Lady Lucy Manners was the wife of the second Duke of Montrose. Her portrait is an early work by Ramsay, painted the year after he returned from his first visit to Italy, to start a successful portrait practice in London.
Acc. No.NG 1524
MediumOil on canvas
Size74.00 x 61.60 cm (framed: 94.60 x 81.70 x 7.40 cm)
CreditBequest of Mrs Nisbet Hamilton Ogilvy of Biel 1921
Allan Ramsay (Scottish, 1713 - 1784)
Ramsay, named after his father who was a poet, was internationally renowned for his outstanding portraits. He attended the new Academy of St Luke in Edinburgh and then continued his artistic education in Italy. He visited Rome, studying at the French Academy and Naples. British residents commissioned many portraits from him and as soon as he returned to London he established a successful studio. He also returned to Edinburgh regularly. King George III appointed him King's painter. As a gifted conversationalist and writer of essays, Ramsay pursued his scholarly interests when injury to his right arm in 1773 cut short his painting career.

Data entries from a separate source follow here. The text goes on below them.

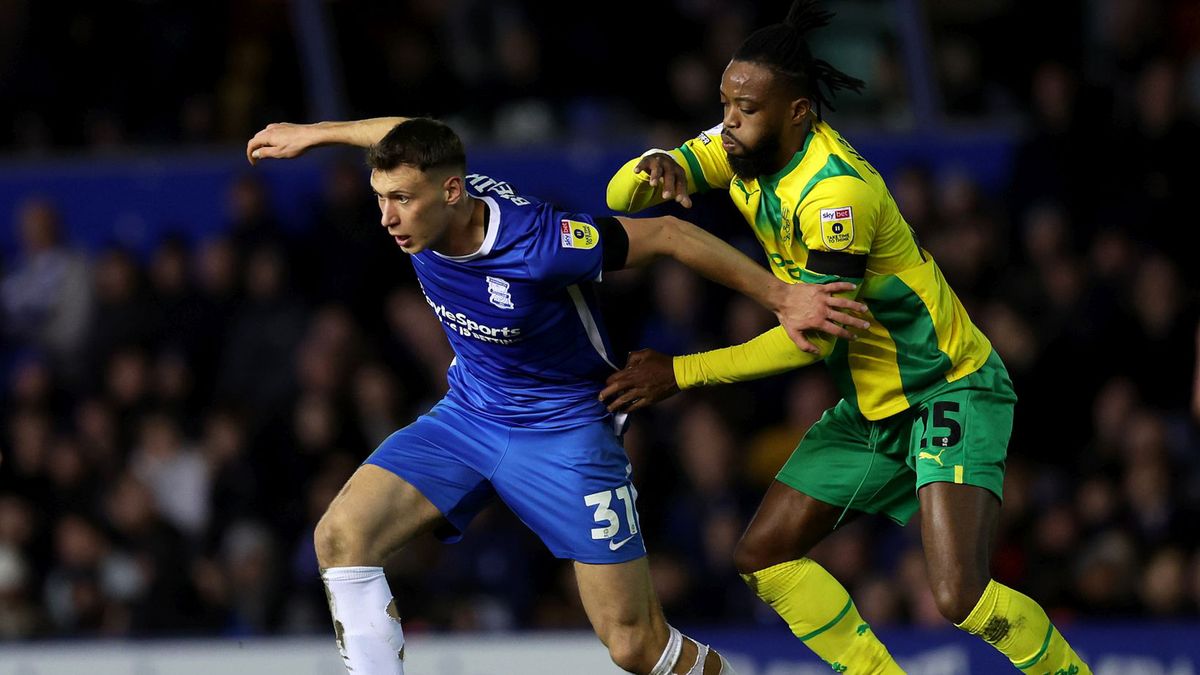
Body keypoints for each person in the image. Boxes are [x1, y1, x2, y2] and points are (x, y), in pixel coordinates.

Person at [245, 116, 865, 674]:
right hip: (469, 414)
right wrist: (315, 134)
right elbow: (408, 130)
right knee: (341, 538)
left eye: (402, 200)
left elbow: (672, 234)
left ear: (453, 192)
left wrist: (783, 298)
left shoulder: (542, 244)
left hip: (566, 433)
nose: (387, 218)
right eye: (381, 198)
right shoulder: (426, 198)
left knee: (634, 645)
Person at [601, 2, 1092, 673]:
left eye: (746, 107)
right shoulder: (736, 145)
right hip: (872, 406)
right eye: (724, 103)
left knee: (958, 594)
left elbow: (813, 339)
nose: (729, 122)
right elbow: (620, 197)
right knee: (763, 554)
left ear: (798, 112)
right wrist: (655, 160)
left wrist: (681, 373)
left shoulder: (838, 195)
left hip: (946, 387)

An art academy founded in Rome in the late 16th century with painter Federico Zuccaro the first president. Supported by the Pope, it strove to raise the status of artists above that of craftsmen. Also the name of the first art school in Edinburgh.
When an individual or organisation employs an artist to execute a particular project, the process and the resulting work are termed a ‘commission’.